I ask him about the foreigners. “A lot of people go home after a couple of years because they get disgusted.” He thinks back, trying to help yet another reporter with a story on mercenaries. “There were the Germans who paid to shoot people.” He offers but then thinks, “But it’s not something worth talking about.”
A briefing document shows that the end may be sooner than the second coming. The Burmese Generals have been eager students of how Sri Lanka successfully ended its 26-year-old war. They simply kept the media out and crushed the Tamils with overwhelming force. The Burmese now have built three-dozen new military bases, ploughed new roads and purchased 62 assault helicopters in preparation for what may be the final battle. The election was simply one item on a checklist to show that the “free and democratic” nation of Myanmar was simply eliminating a troubling insurgency. A campaign of infiltration, assassination, assault and assimilation is expected to begin this year. At that point, the war will be over. The foreigners have lit up the war in Burma, but one by one they flicker and then go out.

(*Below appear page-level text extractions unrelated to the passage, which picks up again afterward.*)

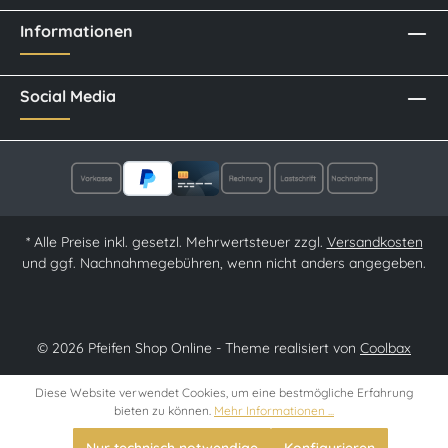
Informationen
Social Media
* Alle Preise inkl. gesetzl. Mehrwertsteuer zzgl.
Versandkosten
und ggf. Nachnahmegebühren, wenn nicht anders angegeben.
© 2026 Pfeifen Shop Online - Theme realisiert von
Coolbax
Diese Website verwendet Cookies, um eine bestmögliche Erfahrung
bieten zu können.
Mehr Informationen ...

Waking back from Erhuasen’s, Rob seems to have forgiven Tookie, his girlfriend. When we returned from the jungle he was furious that a giant karaoke machine had appeared in his restaurant and that none of his hired help could find cigarettes.
It is the festival of loy krathong, and it occurs on the night of the full moon. Thais launch their krathongs to carry their dreams and to float away their sorrows. Others release khom fai, paper kites, lifted into the sky by a burning wick. The luminescent balloons float ill fortune away. Rob and Tookie light a flickering balloon and wait for it to rise. It gently sways and then lifts. It climbs until it is just a speck, then catches fire, and flares brightly. Then it is gone.